OH! I almost forgot one!
Ready?
...
1a) The Extraordinary Seaman (1969)
And no, it's not a porno.
It's a World War II comedy from John Frankenheimer (yes, that John Frankenheimer) about misfits, disgraced captains, spirits and more stock footage than Myra Breckenridge that asked us to "Laugh away...love away...fun away...with Dunaway!" - and that was Faye Dunaway. She starred in this one along with David Niven, Mickey Rooney, Alan Alda and Jack Carter in a comedy that wasn't funny, action that had no activity and drama that was less than dramatic in a film that was less than film-able. This kind of puts one in the same mind as when Otto Preminger made Skidoo a year before; there was just something missing - that something was competence... all the way around. But incompetence is nothing that's kept a movie off of DVD before. It may have been held back to wait and pay for all the rights to all the stock footage they used to pad out the running time of The Extraordinary Seaman to 80 minutes. Mmm-hmm; even less time than your average Police Academy movie, just to put that in perspective.

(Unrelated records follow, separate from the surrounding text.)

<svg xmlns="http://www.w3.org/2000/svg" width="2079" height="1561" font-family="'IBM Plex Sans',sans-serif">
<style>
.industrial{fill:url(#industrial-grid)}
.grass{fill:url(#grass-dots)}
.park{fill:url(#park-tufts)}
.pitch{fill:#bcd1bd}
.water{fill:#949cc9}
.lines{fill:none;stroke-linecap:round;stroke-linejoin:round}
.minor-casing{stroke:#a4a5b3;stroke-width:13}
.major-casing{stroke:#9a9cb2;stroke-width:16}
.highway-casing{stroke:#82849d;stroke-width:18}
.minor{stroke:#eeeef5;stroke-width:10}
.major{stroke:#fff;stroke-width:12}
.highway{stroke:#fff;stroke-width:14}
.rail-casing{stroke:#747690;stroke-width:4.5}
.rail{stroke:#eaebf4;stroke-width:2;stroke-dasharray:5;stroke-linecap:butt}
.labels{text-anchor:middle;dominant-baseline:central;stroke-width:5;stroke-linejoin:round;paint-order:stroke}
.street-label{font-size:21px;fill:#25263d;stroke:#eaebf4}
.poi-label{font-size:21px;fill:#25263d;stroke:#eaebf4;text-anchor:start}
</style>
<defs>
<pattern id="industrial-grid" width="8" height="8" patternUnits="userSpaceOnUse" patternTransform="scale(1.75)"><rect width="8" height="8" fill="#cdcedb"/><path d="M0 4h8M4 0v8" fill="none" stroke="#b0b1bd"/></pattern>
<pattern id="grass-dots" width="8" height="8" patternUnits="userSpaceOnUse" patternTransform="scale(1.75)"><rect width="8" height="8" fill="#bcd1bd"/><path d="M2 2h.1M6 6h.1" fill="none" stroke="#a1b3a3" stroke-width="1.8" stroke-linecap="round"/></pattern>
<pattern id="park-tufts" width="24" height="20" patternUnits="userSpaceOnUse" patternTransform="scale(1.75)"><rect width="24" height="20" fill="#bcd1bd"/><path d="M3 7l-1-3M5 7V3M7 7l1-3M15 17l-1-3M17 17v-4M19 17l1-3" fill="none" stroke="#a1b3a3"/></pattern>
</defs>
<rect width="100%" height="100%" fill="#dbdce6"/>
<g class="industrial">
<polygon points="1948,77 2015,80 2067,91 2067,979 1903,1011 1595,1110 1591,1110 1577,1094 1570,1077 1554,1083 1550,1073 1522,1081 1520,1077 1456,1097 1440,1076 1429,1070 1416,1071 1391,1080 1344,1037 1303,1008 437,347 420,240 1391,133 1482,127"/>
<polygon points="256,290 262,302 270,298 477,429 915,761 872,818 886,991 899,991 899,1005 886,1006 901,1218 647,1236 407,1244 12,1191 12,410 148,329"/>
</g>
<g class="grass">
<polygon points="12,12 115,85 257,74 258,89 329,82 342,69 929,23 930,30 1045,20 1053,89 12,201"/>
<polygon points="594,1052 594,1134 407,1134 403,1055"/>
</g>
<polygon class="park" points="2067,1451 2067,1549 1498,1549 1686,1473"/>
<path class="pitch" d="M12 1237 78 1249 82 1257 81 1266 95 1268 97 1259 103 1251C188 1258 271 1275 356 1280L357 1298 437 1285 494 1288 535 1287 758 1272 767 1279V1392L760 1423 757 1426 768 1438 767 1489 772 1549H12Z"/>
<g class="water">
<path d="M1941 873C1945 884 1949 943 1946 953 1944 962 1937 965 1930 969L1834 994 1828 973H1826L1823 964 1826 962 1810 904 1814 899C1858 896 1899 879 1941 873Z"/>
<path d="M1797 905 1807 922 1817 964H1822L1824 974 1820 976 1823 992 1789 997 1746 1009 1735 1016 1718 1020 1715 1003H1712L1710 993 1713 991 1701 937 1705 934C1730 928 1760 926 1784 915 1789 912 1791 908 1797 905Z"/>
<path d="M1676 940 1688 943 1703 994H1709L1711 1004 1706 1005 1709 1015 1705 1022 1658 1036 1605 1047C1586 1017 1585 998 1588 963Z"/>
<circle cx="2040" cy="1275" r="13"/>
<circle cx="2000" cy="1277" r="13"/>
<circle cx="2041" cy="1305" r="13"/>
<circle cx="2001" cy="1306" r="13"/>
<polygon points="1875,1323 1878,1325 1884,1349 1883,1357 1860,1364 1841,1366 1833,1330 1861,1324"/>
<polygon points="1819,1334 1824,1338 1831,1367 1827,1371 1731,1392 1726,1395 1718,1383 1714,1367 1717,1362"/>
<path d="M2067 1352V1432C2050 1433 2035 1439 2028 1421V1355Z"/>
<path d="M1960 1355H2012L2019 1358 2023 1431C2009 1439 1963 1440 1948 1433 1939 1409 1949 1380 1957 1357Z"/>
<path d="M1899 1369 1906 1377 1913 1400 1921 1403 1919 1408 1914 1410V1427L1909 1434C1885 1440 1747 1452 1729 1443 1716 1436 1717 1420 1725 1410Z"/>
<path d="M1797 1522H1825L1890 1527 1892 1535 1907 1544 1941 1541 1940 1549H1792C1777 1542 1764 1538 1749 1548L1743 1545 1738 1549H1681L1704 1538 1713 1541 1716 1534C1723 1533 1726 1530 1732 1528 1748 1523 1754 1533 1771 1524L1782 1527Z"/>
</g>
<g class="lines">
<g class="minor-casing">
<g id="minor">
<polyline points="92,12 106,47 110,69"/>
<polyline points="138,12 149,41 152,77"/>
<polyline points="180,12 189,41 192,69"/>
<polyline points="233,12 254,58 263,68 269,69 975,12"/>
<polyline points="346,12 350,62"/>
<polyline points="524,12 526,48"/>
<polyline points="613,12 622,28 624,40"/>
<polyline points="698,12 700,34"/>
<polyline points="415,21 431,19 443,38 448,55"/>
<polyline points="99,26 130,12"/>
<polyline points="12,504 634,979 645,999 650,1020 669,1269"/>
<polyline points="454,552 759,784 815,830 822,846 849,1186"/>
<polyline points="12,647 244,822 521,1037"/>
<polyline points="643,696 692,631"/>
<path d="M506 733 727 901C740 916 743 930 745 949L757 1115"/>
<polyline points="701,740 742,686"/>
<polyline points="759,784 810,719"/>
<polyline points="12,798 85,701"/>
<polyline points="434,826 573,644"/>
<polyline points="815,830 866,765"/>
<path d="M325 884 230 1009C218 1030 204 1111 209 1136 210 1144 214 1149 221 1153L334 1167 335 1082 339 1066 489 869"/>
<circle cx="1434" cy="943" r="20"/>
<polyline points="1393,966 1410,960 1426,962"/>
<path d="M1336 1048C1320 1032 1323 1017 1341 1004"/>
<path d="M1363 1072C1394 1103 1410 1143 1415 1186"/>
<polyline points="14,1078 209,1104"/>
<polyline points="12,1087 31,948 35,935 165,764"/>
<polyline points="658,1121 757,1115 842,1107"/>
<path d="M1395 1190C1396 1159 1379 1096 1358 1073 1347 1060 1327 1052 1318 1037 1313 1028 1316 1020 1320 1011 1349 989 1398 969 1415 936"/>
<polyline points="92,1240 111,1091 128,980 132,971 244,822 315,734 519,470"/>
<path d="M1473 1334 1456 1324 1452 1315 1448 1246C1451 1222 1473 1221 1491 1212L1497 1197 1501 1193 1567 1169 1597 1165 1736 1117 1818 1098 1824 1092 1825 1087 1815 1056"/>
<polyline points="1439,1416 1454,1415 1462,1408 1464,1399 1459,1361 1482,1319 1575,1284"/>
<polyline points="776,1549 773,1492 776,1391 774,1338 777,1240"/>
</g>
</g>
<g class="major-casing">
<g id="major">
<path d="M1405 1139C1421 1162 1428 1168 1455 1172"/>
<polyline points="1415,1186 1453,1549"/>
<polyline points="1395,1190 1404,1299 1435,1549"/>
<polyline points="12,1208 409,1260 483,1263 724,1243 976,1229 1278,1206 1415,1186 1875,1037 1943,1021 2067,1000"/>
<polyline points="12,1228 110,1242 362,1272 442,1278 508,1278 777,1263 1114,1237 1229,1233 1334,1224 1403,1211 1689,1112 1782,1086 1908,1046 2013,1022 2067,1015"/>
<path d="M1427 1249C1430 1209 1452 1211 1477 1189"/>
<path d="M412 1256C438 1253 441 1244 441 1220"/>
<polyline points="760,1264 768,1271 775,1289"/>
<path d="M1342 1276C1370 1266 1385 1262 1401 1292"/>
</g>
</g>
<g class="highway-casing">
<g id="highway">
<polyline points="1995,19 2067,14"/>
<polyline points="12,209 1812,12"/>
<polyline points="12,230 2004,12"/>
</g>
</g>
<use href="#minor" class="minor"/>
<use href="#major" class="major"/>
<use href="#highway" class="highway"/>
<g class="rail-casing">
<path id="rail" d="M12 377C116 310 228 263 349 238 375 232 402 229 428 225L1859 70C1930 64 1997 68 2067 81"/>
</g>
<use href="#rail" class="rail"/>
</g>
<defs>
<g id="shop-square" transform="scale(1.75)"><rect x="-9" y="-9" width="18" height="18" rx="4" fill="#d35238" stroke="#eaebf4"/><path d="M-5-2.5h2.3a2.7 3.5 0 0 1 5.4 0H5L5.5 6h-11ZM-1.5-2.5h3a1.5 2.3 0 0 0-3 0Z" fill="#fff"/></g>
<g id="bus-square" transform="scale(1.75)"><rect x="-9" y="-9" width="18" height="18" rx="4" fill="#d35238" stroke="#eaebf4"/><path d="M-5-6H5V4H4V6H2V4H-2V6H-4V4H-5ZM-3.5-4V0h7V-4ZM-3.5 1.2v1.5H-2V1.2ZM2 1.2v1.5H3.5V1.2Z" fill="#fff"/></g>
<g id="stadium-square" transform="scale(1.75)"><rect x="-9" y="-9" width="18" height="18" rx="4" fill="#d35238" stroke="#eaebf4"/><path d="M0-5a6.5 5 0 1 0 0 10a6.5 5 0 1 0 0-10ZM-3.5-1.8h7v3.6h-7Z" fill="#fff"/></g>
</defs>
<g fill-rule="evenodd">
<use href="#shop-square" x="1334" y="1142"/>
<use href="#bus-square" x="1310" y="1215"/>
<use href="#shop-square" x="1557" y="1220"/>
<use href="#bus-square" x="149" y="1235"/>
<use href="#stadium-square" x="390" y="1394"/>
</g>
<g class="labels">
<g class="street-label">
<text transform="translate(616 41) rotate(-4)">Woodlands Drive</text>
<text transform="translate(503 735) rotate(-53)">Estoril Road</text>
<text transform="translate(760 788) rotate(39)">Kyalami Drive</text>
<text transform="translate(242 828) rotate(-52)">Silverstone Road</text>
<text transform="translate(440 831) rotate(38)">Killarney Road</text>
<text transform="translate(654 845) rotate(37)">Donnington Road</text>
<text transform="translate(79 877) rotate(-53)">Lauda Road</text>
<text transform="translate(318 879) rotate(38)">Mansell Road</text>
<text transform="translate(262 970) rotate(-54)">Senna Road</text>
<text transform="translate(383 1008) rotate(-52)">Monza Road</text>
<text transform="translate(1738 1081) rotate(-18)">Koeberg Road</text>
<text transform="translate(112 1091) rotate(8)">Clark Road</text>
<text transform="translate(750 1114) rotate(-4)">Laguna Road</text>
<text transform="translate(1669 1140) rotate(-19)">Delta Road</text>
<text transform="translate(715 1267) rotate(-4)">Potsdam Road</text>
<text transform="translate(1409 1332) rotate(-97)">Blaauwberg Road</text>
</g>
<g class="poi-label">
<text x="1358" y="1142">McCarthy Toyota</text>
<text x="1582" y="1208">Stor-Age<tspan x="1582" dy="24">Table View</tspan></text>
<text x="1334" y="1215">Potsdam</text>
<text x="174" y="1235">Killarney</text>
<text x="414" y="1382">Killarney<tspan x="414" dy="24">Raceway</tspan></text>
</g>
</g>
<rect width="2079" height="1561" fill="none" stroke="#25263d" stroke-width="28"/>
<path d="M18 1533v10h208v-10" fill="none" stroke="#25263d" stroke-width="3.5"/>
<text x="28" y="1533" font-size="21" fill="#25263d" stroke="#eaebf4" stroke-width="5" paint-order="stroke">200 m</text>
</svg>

So NOW you have a vast selection of non-disc films to put on your want list. Gotta wonder what's in the heads of some of these studio suits; no DVD release for these films, while *Dunston Checks In gets a 2-Disc Millennium Platinum Director-Autographed release. Grrr...
Dope out.
-TGWD
* = okay, I may have exaggerated about Dunston Checks In, but you knew what I was getting at. Just clarifying.